Spain midfielder Rodri was outspoken in his criticism of Scotland's playing style postmatch and said the referee had not done enough to prevent them from breaking up the game.
"It's the way they play, but for me it's rubbish, always wasting time, provoking you, always they fall. For me, this is not football. The referee has to take [act] on this, but he says nothing," he said.
"We want to go for duels, for battles -- we always fight, but this is not about fighting. It's about wasting time -- four, five players on the floor, but this depends on the referee, not on us.
"It is what it is. They have their weapons, we have our weapons, and we will learn for next time."
Scotland will not get carried away with their surprise victory, but the result is a step forward for the team and a blueprint for how to maximise scraps of possession, manager Steve Clarke said.
"I'm delighted with the performance," Clarke told Viaplay. "I thought the players were outstanding from first minute to last.
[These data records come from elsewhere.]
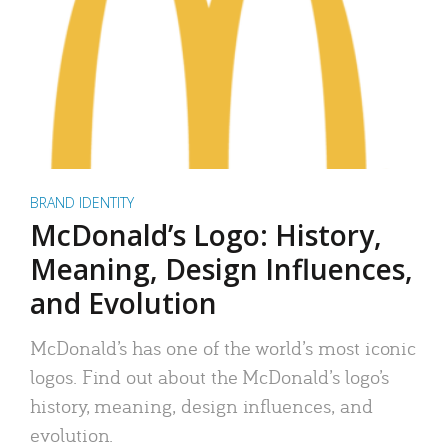
BRAND IDENTITY
McDonald’s Logo: History,
Meaning, Design Influences,
and Evolution
McDonald’s has one of the world’s most iconic
logos. Find out about the McDonald’s logo’s
history, meaning, design influences, and
evolution.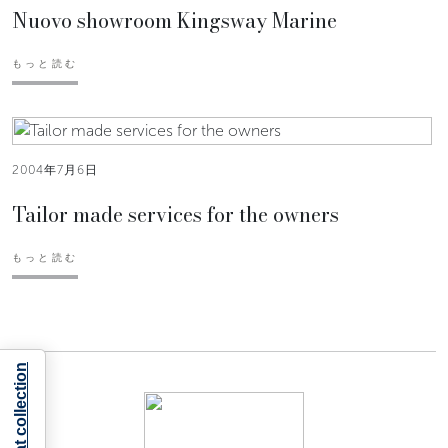
Nuovo showroom Kingsway Marine
もっと読む
2004年7月6日
Tailor made services for the owners
もっと読む
Notice at collection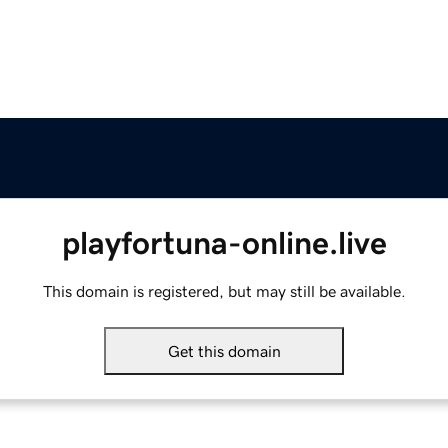
playfortuna-online.live
This domain is registered, but may still be available.
Get this domain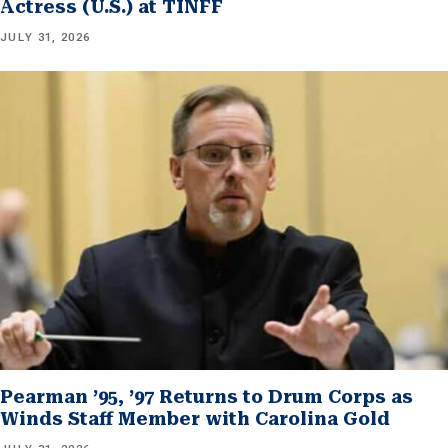
Actress (U.S.) at TINFF
JULY 31, 2026
Pearman ’95, ’97 Returns to Drum Corps as
Winds Staff Member with Carolina Gold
"The dynamic, enthusiasm and quality of the team didn't change. It's a big night, it feels like a step forward, but it's only six points and you don't qualify with six points. One bad game can set you back, so we stay focused and keep our feet on the ground."
Spain had 67% of the possession, but Scotland managed more attempts on goal in the game, nine to the visitors' eight.
"We didn't have an awful lot of possession, but what we did have, we used very, very well," Clarke said. "The defensive shape's good, the distance between the units was really good, which stops a large part of Spain's game.
"When you look at the stats, you know you've been out-passed, but when you look at the shots on goal, shots on target - it's almost equal. It means we utilised the ball very well when we had it, which is obviously pleasing."
Clarke will take time to digest the result before thinking ahead to Scotland's next matches in June, away in Norway and home to Georgia.
"I'll have a couple of quiet days to calm down, and then we start preparing for two big games, because June could be a pivotal month for us," he said.
Information from Reuters was used in this report.